Impasses (And Tactics For Overcoming Them)
Let’s talk more deeply about impasses (roadblocks) and tactics for overcoming them (in other words, getting to insight).
Scientists have found that what happens before an insight occurs is an impasse experience.
When facing a new problem, we apply strategies that worked in prior experiences. This works when if a new problem is similar to an old problem.
But in most reinvention situations, this is not the case, and the solution from the past gets in the way, stopping better solutions from arising. The incorrect strategy becomes the source of the impasse.
We get caught in one way of thinking. Research shows we have to stop ourselves from thinking along one path before we can find a new idea. The projection of prior experience has to be actively suppressed and inhibited.
As long as your prior approach is most dominant, you will get more refined variations of the same approach—nothing genuinely new can come to the forefront.
KEY POINT: The ability to stop oneself from thinking something is central to creativity.
- Take a break from the problem. When you take a break from the problem, your active ways of thinking diminish.
- Talk to others. This quirk of the brain explains why other people can often see answers to your problems that you can’t—they’re not locked into your way of thinking. Focusing more intensely doesn’t increase insights—it inhibits them.
- Do something interesting and fun, to see if an insight pops up.
People who solved a problem with insight had more activation of a brain region called the right anterior temporal lobe (a region underneath the right ear). This area allows you to pull together distantly related information and is part of the right hemisphere, the hemisphere more related to holistic connections.

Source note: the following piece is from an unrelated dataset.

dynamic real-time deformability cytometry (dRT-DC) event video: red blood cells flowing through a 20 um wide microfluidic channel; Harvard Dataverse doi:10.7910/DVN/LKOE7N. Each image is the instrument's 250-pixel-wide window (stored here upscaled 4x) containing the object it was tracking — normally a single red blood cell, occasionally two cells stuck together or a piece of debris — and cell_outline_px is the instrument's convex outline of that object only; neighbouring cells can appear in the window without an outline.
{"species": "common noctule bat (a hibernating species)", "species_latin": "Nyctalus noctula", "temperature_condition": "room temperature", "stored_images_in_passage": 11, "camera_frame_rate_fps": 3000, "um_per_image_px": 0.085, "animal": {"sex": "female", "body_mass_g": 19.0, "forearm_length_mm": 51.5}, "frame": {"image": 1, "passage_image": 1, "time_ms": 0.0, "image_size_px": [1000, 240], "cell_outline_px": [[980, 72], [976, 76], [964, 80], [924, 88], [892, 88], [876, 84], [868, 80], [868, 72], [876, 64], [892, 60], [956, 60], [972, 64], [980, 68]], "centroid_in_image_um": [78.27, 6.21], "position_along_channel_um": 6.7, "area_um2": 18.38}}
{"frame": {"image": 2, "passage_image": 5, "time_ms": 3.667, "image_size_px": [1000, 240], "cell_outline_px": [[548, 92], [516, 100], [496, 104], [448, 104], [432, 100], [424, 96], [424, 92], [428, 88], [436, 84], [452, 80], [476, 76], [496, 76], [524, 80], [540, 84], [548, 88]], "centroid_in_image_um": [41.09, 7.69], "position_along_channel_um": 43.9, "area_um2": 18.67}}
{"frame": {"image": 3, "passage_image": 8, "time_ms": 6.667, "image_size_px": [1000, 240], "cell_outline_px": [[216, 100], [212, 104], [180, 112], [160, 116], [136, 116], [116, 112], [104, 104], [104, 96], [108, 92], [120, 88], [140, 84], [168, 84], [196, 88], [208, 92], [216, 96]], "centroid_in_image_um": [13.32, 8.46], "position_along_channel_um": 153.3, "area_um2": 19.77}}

Research shows that when you focus on the details of a scene instead of the big picture, you disrupt the insight process by shifting the brain into the left hemisphere. Research also shows that people having insights experience a particular brain signal just before the insight occurs. The brain in some regions goes quiet, like a car going into idle. The brain is shutting down inputs (visual) to decrease noise & distractions and focus on subtle internal signals. (Like when you avert your eyes when you are talking to someone, to think). If you don’t do this, insight is unlikely to occur.
There is a strong correlation between emotional states and insight. Increasing happiness increases the likelihood of insight, while increasing anxiety decreases the likelihood of insight. This relates to the ability to perceive subtle signals. When we’re anxious, there is greater baseline activation and more overall electrical activity in the brain, which makes it harder to perceive subtle signals.
There’s too much noise to hear well. Researchers also found that people who have more insights are those who have more awareness of their internal experience—they can observe their own thinking, and thus can change how they think.
Having more cognitive control allows you to access a quieter mind on demand. Emotional Intelligence book (Emotional Intelligence 2.0 by Travis Bradberry & Jean Greaves) calls this “Personal Competence”.
Self Awareness & Self Management
Self-awareness is your ability to accurately perceive your own emotions in the moment and understand your tendencies across situations. It’s not about discovering deep secrets or unconscious motivations, but is about a straightforward and honest understanding of what makes you tick.
Self-management is when you act—what you do or don’t do. It’s your ability to use your awareness of your emotions to stay flexible and direct your behavior positively.